Importantes entidades não-governamentais americanas de controle de armas disseram que a resistência do Brasil a inspeções irrestritas da comunidade internacional em suas instalações nucleares é um "mau exemplo" para outros países, como o Irã.
No domingo, o jornal The Washington Post disse que o país estaria resistindo a inspeções na unidade de enriquecimento de urânio que está sendo montada em Rezende, no Estado do Rio de Janeiro.
Em entrevista à BBC Brasil, o ministro de Ciência e Tecnologia, Eduardo Campos, afirmou que o Brasil está cooperando com a Agência Internacional de Energia Atômica (AIEA), mas admitiu que há uma "tela de proteção" sob a qual o país não quer que os inspetores olhem.
"Se o Brasil decidiu que quer desenvolver tecnologia nuclear, é essencial que a comunidade internacional possa saber como isto está sendo feito. Senão, podemos começar a ouvir gente argumentando: se o Brasil pode, por que o Irã ou o Japão não podem?", disse John Cirincione, diretor do Projeto de Não-Proliferação do Carnegie Endowment for International Peace, uma das principais organizações pacifistas não-governamentais dos Estados Unidos.

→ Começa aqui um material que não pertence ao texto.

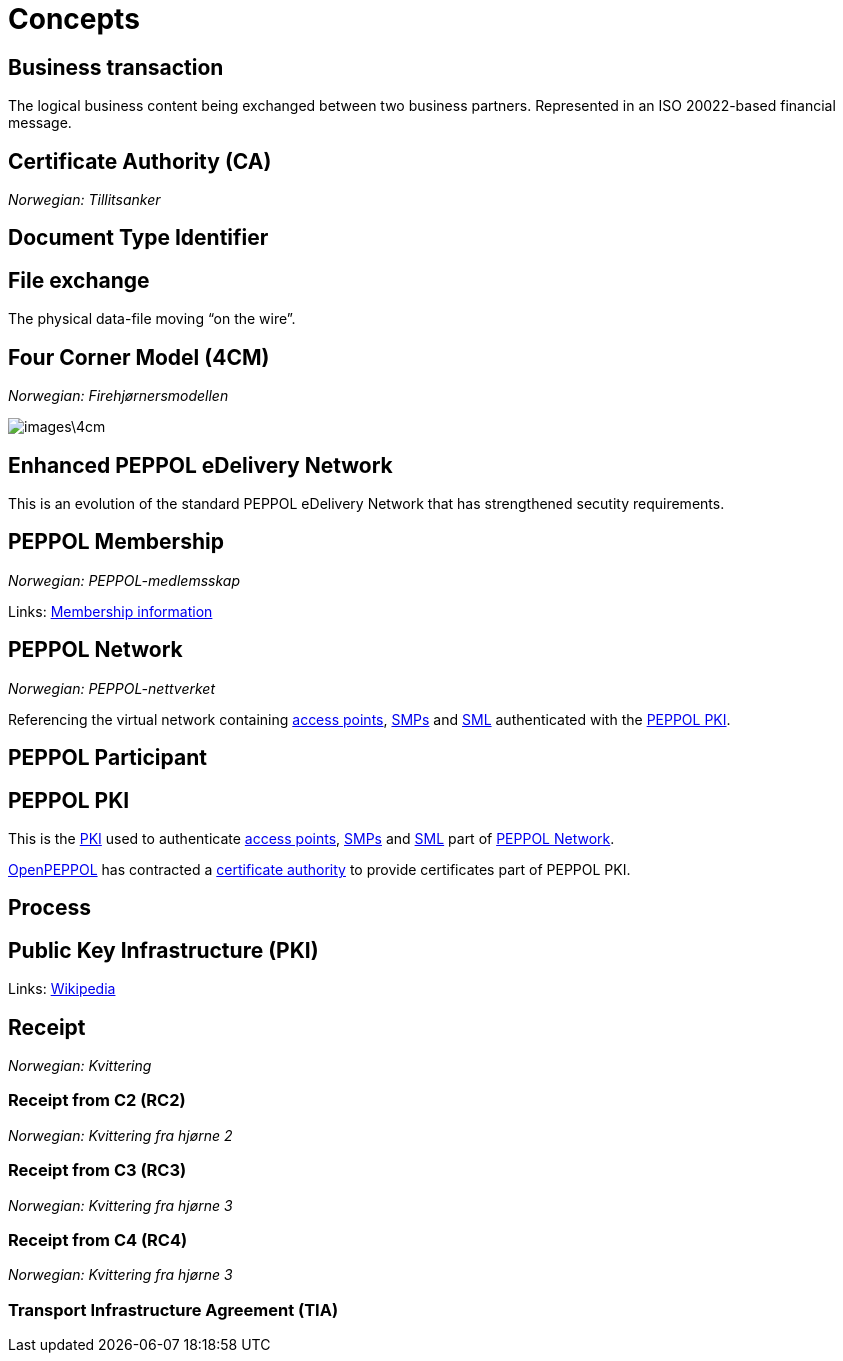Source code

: = Concepts [[concept]]


== Business transaction [[concept-business-transaction]]

The logical business content being exchanged between two business partners. Represented in an ISO 20022-based financial message.


== Certificate Authority (CA) [[concept-ca]]

_Norwegian: Tillitsanker_


== Document Type Identifier [[concept-documenttypeid]]


== File exchange [[concept-file-exchange]]

The physical data-file moving “on the wire”.


== Four Corner Model (4CM) [[concept-4cm]]

_Norwegian: Firehjørnersmodellen_

image::images\4cm.png[]

== Enhanced PEPPOL eDelivery Network [[concept-enhanced-peppol]]

This is an evolution of the standard PEPPOL eDelivery Network that has strengthened secutity requirements.

== PEPPOL Membership [[concept-peppol-membership]]

_Norwegian: PEPPOL-medlemsskap_

Links:
link:http://www.peppol.eu/about_peppol/copy_of_how-to-join[Membership information]


== PEPPOL Network [[concept-peppol-network]]

_Norwegian: PEPPOL-nettverket_

Referencing the virtual network containing link:#service-ap[access points], link:#teck-smp[SMPs] and link:#tech-sml[SML] authenticated with the link:#role-peppol-pki[PEPPOL PKI].


== PEPPOL Participant [[concept-peppl-participant]]


== PEPPOL PKI [[role-peppol-pki]]

This is the link:#concept-pki[PKI] used to authenticate link:#service-ap[access points], link:#tech-smp[SMPs] and link:#tech-sml[SML] part of link:#concept-peppol-network[PEPPOL Network].

link:#org-openpeppol[OpenPEPPOL] has contracted a link:#concept-ca[certificate authority] to provide certificates part of PEPPOL PKI.


== Process [[concept-process]]


== Public Key Infrastructure (PKI) [[concept-pki]]

Links:
link:https://en.wikipedia.org/wiki/Public_key_infrastructure[Wikipedia]



== Receipt [[concept-receipt]]

_Norwegian: Kvittering_


=== Receipt from C2 (RC2) [[concept-rc2]]

_Norwegian: Kvittering fra hjørne 2_


=== Receipt from C3 (RC3) [[concept-rc3]]

_Norwegian: Kvittering fra hjørne 3_


=== Receipt from C4 (RC4) [[concept-rc4]]

_Norwegian: Kvittering fra hjørne 3_


=== Transport Infrastructure Agreement (TIA) [[concept-tia]]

"Está ficando cada vez mais claro que não podemos permitir que este tipo de tecnologia (de enriquecimento de urânio) se espalhe pelo mundo. Com o atual risco que corremos com a proliferação, o argumento de que há necessidade de se proteger informação sensível não tem validade", afirmou Cirincione.
"Salame"
John Cirincione reconheceu que a Constituição do Brasil proíbe o desenvolvimento ou a posse de armas nucleares, mas afirmou que os governos podem contornar legalmente estas limitações usando o que ele chama de "estratégia do salame"
"Um governo pode ir tirando fatias da tecnologia que aproximem o país de armas nucleares sem necessariamente caracterizar o desenvolvimento de armamentos. No longo prazo, o país teria condições de decidir rapidamente sobre a necessidade de produzir estas armas", disse o especialista ressalvando, no entanto, que não se referia especificamente ao caso do Brasil.
"Não sei se o Brasil tem intenção de produzir armamentos nucleares. Mas certamente autoridades brasileiras vêm enviando nos últimos tempos mensagens perturbadoras de que esta é uma opção que não pode ser descartada no longo prazo."
Cirincione questiona não só a resistência do Brasil a inspeções, mas a própria intenção do país de aperfeiçoar seus procedimentos de enriquecimento de urânio.
"Não há nenhuma razão econômica razoável para o Brasil produzir seu próprio urânio enriquecido, e não podemos mais ter no mundo países buscando tecnologias com o fim de obter status na ordem mundial. O governo dos Estados Unidos está combatendo a proliferação, mas também enviou uma mensagem errada, quando reconheceu a Índia e o Paquistão como potências nucleares", avaliou.
Suprimento
John Cirincione disse que os Estados Unidos têm de liderar a discussão sobre um método para suprir o Brasil e outros países com necessidades de urânio para produção de energia, sem que estas nações tenham de fazer o processamento do material em suas próprias unidades.
O especialista avalia que, no caso do Brasil, uma negociação eficiente, mostrando ao país as vantagens de renunciar ao beneficiamento de urânio, deve ser o caminho.
"Os Estados Unidos não podem simplesmente dizer ao Brasil que pare com suas pesquisas, mas precisa ajudar a criar um pacote de condições que seja atraente para o governo brasileiro", disse o especialista.
O diretor de pesquisas da Associação de Controle de Armamentos, outro importante centro de estudos de Washington, Wade Boesie, defende a idéia apresentada pelo diretor da AIEA, Mohamed El-Baradei de "internacionalização" da produção de urânio enriquecido.
Boesie também disse que a intenção do Brasil de desenvolver sua capacidade de enriquecer urânio e a resistência do país a inspeções já são assuntos "que separadamente despertam preocupações na comunidade internacional".
Elementos "perturbadores"
"Juntos estes dois elementos se tornam muito perturbadores. Se o Brasil quer ser visto e respeitado como um país detentor de tecnologia nuclear responsável, o governo tem de aceitar inspeções da comunidade internacional. Resistir a elas seria um mau exemplo", disse o pesquisador.
"Acho que, com a atual situação do risco de proliferação de armas no mundo, nenhum país tem o direito de recusar inspeções."
Boesie disse ainda que os países precisam abandonar a idéia de que poderio nuclear é uma chave para se exercer influência no mundo.
"Veja o caso da Rússia, que ainda tem hoje um enorme poderio nuclear e militar mas, economicamente, está em uma situação muito frágil."